_THE PROBLEM_
What's needed is an exact copy of all the data below, without pictures.

_SOURCE DATA_
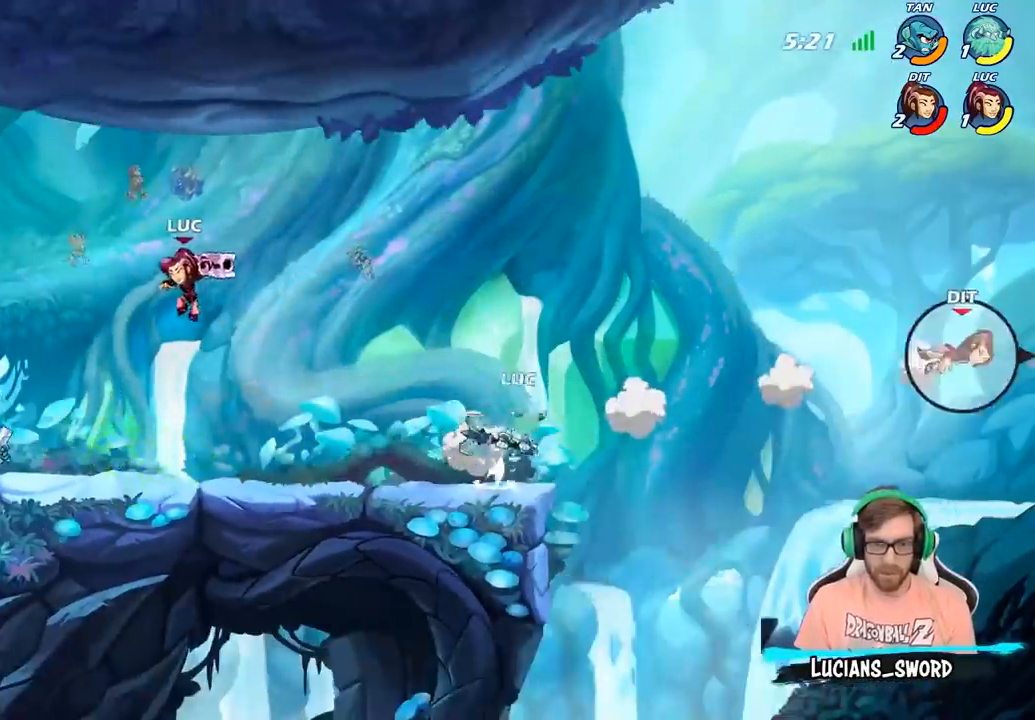
{"buttons": [], "left_stick": "down-left", "right_stick": "center", "events": [[17, "left_stick", "up"], [67, "CROSS", "up"], [67, "left_stick", "up-left"], [167, "CROSS", "down"], [383, "CROSS", "up"], [500, "left_stick", "down-left"]]}
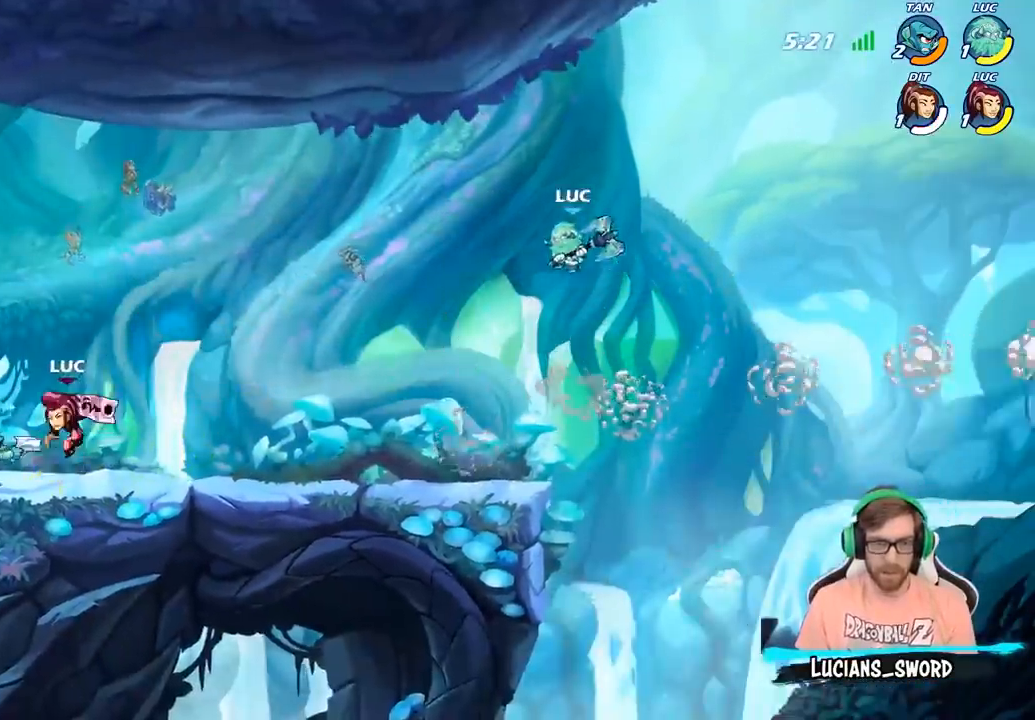
{"buttons": [], "left_stick": "down-right", "right_stick": "center", "events": [[383, "left_stick", "down-right"]]}
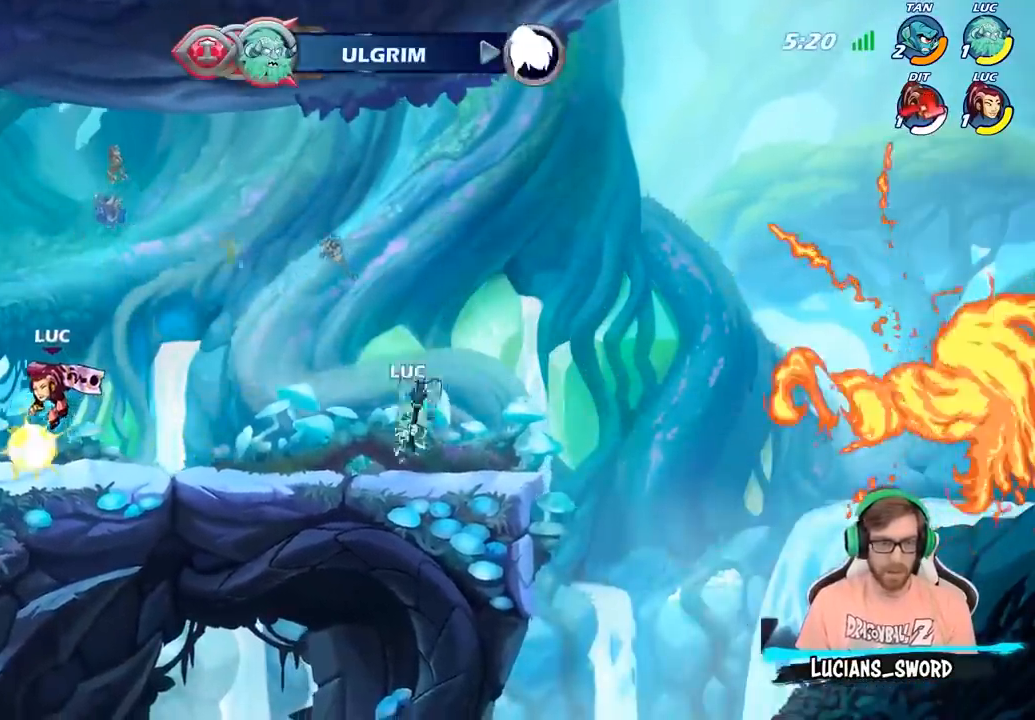
{"buttons": [], "left_stick": "left", "right_stick": "center", "events": [[17, "left_stick", "up-left"], [117, "CROSS", "down"], [233, "CROSS", "up"], [233, "left_stick", "left"], [300, "CROSS", "down"], [317, "SQUARE", "down"], [350, "TRIANGLE", "down"], [367, "CROSS", "up"], [367, "TRIANGLE", "up"], [400, "SQUARE", "up"]]}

_ANSWER_
{"buttons": [], "left_stick": "down-left", "right_stick": "center", "events": [[17, "left_stick", "up"], [67, "CROSS", "up"], [67, "left_stick", "up-left"], [167, "CROSS", "down"], [383, "CROSS", "up"], [500, "left_stick", "down-left"]]}
{"buttons": [], "left_stick": "down-right", "right_stick": "center", "events": [[383, "left_stick", "down-right"]]}
{"buttons": [], "left_stick": "left", "right_stick": "center", "events": [[17, "left_stick", "up-left"], [117, "CROSS", "down"], [233, "CROSS", "up"], [233, "left_stick", "left"], [300, "CROSS", "down"], [317, "SQUARE", "down"], [350, "TRIANGLE", "down"], [367, "CROSS", "up"], [367, "TRIANGLE", "up"], [400, "SQUARE", "up"]]}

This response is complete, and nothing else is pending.